Dataset entries:
+===+

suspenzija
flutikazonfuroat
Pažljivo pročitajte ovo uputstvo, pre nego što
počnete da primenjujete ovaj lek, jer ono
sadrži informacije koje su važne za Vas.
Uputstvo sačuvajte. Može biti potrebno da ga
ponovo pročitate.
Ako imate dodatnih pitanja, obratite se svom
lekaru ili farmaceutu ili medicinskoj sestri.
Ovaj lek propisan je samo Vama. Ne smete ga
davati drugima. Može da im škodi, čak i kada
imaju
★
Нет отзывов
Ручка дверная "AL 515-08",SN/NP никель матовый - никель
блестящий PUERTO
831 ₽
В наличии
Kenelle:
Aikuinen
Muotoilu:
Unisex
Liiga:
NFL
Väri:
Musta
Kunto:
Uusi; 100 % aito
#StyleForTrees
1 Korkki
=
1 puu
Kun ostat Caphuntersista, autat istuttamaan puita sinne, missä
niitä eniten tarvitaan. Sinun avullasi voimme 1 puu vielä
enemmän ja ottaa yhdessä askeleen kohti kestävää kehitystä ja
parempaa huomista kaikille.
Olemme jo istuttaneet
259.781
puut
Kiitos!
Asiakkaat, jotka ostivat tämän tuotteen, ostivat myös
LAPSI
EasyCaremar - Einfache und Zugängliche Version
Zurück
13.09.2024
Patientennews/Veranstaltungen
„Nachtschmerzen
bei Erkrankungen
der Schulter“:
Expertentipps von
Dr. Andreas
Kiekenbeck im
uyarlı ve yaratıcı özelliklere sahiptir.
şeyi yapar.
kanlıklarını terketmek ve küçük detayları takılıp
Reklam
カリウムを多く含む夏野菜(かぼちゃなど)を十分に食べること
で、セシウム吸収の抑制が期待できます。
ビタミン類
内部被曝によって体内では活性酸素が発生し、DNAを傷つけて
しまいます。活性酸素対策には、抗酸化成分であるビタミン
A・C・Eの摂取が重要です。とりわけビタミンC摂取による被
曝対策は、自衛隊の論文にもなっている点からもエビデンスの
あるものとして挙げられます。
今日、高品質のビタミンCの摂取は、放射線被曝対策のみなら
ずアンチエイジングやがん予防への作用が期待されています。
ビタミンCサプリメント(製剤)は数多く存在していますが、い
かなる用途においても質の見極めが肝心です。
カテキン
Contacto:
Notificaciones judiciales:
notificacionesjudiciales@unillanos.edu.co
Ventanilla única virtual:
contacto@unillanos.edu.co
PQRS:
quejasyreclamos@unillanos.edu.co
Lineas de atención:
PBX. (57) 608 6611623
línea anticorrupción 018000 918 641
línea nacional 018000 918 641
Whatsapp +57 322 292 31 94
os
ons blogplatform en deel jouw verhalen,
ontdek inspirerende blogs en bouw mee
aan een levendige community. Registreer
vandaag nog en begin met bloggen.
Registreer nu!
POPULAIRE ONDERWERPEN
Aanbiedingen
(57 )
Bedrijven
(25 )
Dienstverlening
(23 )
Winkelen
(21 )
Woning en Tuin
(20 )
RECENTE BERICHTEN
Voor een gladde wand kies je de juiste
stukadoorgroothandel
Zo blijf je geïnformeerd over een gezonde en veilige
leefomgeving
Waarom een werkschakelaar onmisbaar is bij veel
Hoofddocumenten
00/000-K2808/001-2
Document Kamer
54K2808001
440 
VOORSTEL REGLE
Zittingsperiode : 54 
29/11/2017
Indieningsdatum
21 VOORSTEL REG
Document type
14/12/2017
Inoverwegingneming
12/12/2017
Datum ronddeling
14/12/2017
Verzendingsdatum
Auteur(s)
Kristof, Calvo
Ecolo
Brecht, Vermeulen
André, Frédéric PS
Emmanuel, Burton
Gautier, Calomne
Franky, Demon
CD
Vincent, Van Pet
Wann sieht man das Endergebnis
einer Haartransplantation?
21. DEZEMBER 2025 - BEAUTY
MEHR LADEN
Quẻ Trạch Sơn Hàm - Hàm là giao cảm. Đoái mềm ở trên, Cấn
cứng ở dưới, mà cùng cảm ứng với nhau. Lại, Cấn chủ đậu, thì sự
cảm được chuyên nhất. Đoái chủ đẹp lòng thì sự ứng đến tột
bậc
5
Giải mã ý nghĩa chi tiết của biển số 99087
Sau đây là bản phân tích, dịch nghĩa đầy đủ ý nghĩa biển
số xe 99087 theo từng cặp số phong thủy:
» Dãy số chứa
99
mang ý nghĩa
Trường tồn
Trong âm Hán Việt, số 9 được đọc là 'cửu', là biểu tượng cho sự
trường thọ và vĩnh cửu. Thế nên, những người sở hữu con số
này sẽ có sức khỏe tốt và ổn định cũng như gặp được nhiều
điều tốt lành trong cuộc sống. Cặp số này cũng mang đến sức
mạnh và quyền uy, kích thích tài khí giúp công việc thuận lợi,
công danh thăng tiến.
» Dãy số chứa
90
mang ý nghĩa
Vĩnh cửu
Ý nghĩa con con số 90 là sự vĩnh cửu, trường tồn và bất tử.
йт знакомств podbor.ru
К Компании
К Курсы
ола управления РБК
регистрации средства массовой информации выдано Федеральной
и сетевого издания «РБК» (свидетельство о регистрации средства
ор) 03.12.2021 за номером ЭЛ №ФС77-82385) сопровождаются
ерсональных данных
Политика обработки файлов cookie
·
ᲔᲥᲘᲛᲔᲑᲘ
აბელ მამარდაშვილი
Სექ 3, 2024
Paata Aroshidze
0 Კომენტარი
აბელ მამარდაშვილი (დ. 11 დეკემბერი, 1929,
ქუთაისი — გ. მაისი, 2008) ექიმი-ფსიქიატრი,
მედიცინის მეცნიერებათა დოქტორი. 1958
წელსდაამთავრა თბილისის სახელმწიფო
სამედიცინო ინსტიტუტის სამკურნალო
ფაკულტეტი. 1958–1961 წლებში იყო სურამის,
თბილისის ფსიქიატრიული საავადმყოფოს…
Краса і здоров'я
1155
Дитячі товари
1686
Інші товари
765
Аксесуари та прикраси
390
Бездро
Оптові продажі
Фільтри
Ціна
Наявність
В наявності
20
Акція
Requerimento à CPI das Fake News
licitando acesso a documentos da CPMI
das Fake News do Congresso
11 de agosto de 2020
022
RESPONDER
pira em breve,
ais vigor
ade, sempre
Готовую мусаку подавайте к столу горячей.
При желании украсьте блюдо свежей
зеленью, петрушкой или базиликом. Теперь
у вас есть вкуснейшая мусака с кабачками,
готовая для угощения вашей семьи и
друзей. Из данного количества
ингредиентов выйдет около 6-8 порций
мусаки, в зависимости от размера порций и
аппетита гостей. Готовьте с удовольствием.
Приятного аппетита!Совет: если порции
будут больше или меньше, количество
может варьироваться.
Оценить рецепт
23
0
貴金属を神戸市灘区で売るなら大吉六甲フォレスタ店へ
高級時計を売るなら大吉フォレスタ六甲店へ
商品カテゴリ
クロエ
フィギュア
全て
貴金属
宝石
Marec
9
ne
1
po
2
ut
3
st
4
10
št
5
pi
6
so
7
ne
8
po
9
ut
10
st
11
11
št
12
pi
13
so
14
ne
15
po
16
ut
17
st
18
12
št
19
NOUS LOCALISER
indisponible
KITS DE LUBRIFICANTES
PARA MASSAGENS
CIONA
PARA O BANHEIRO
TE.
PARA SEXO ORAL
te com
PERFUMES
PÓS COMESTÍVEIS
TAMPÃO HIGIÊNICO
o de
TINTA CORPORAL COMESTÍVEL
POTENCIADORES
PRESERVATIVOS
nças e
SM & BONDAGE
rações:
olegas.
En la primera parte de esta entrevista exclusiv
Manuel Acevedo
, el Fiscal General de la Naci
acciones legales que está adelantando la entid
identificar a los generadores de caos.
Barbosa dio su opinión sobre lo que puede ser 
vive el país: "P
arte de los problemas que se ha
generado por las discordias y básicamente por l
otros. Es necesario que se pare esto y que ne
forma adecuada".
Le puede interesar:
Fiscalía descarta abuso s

+===+

- **PROBLEM DETAILS**
Copy the lines above exactly, beginning at the line that has "ингредиентов выйдет около 6-8 порций" and stopping after the line that has "arte de los problemas que se ha", and omit the rest.

- **ANSWER TO THIS EXERCISE**
ингредиентов выйдет около 6-8 порций
мусаки, в зависимости от размера порций и
аппетита гостей. Готовьте с удовольствием.
Приятного аппетита!Совет: если порции
будут больше или меньше, количество
может варьироваться.
Оценить рецепт
23
0
貴金属を神戸市灘区で売るなら大吉六甲フォレスタ店へ
高級時計を売るなら大吉フォレスタ六甲店へ
商品カテゴリ
クロエ
フィギュア
全て
貴金属
宝石
Marec
9
ne
1
po
2
ut
3
st
4
10
št
5
pi
6
so
7
ne
8
po
9
ut
10
st
11
11
št
12
pi
13
so
14
ne
15
po
16
ut
17
st
18
12
št
19
NOUS LOCALISER
indisponible
KITS DE LUBRIFICANTES
PARA MASSAGENS
CIONA
PARA O BANHEIRO
TE.
PARA SEXO ORAL
te com
PERFUMES
PÓS COMESTÍVEIS
TAMPÃO HIGIÊNICO
o de
TINTA CORPORAL COMESTÍVEL
POTENCIADORES
PRESERVATIVOS
nças e
SM & BONDAGE
rações:
olegas.
En la primera parte de esta entrevista exclusiv
Manuel Acevedo
, el Fiscal General de la Naci
acciones legales que está adelantando la entid
identificar a los generadores de caos.
Barbosa dio su opinión sobre lo que puede ser 
vive el país: "P
arte de los problemas que se ha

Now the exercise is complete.